▶ **INSTRUCTIONS TO FOLLOW**
What is needed is an exact retyping of the records below, from the first line through the line that contains "staining of normal".

Saved entries
-- -- --
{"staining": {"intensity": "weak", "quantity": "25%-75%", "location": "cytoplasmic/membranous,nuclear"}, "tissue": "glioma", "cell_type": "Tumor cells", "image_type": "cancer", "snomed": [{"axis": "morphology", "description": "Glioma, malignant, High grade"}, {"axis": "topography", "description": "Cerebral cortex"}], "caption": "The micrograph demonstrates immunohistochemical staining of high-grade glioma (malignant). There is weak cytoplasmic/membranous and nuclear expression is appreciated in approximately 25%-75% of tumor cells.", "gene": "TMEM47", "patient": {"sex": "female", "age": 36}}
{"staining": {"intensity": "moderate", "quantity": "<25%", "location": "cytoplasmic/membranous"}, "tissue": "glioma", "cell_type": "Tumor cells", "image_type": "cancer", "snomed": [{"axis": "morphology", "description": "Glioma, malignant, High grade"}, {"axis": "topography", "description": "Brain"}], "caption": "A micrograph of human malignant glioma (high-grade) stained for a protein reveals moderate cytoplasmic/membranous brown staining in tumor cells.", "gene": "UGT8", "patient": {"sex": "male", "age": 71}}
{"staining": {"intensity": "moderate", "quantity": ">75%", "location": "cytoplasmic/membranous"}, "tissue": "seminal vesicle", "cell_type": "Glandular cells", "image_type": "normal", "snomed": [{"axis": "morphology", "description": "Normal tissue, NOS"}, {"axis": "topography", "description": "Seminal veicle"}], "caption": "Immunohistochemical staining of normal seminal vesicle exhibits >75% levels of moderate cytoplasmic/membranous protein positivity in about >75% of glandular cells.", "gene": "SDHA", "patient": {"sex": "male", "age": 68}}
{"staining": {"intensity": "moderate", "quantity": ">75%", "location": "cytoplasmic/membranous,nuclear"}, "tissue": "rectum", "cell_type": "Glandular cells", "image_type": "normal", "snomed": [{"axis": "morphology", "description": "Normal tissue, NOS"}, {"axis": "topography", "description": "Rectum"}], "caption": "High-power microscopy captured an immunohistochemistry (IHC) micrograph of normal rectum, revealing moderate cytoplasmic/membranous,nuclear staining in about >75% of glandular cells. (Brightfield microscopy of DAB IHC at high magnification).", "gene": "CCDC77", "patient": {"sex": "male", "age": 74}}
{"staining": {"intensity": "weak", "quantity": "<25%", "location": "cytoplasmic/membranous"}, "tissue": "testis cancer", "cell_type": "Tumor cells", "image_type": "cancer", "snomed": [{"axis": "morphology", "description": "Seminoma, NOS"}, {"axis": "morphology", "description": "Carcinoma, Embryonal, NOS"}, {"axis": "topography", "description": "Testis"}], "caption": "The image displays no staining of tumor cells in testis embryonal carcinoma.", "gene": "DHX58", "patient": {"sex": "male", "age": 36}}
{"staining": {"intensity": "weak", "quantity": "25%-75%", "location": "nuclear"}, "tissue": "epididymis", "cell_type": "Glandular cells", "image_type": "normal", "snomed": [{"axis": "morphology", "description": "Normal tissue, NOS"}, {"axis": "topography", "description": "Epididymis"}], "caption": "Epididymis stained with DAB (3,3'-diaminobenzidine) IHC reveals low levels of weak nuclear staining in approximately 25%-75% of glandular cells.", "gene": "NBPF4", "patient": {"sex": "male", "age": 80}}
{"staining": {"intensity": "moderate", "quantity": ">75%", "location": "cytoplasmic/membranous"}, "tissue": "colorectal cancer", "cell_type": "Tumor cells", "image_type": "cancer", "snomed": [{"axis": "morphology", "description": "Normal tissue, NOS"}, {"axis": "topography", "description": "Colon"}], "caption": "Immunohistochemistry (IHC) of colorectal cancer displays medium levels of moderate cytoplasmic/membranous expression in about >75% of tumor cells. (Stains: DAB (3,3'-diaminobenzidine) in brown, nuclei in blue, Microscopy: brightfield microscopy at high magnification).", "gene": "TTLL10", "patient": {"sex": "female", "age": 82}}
-- -- --
▶ **WRITTEN RESPONSE**
{"staining": {"intensity": "weak", "quantity": "25%-75%", "location": "cytoplasmic/membranous,nuclear"}, "tissue": "glioma", "cell_type": "Tumor cells", "image_type": "cancer", "snomed": [{"axis": "morphology", "description": "Glioma, malignant, High grade"}, {"axis": "topography", "description": "Cerebral cortex"}], "caption": "The micrograph demonstrates immunohistochemical staining of high-grade glioma (malignant). There is weak cytoplasmic/membranous and nuclear expression is appreciated in approximately 25%-75% of tumor cells.", "gene": "TMEM47", "patient": {"sex": "female", "age": 36}}
{"staining": {"intensity": "moderate", "quantity": "<25%", "location": "cytoplasmic/membranous"}, "tissue": "glioma", "cell_type": "Tumor cells", "image_type": "cancer", "snomed": [{"axis": "morphology", "description": "Glioma, malignant, High grade"}, {"axis": "topography", "description": "Brain"}], "caption": "A micrograph of human malignant glioma (high-grade) stained for a protein reveals moderate cytoplasmic/membranous brown staining in tumor cells.", "gene": "UGT8", "patient": {"sex": "male", "age": 71}}
{"staining": {"intensity": "moderate", "quantity": ">75%", "location": "cytoplasmic/membranous"}, "tissue": "seminal vesicle", "cell_type": "Glandular cells", "image_type": "normal", "snomed": [{"axis": "morphology", "description": "Normal tissue, NOS"}, {"axis": "topography", "description": "Seminal veicle"}], "caption": "Immunohistochemical staining of normal seminal vesicle exhibits >75% levels of moderate cytoplasmic/membranous protein positivity in about >75% of glandular cells.", "gene": "SDHA", "patient": {"sex": "male", "age": 68}}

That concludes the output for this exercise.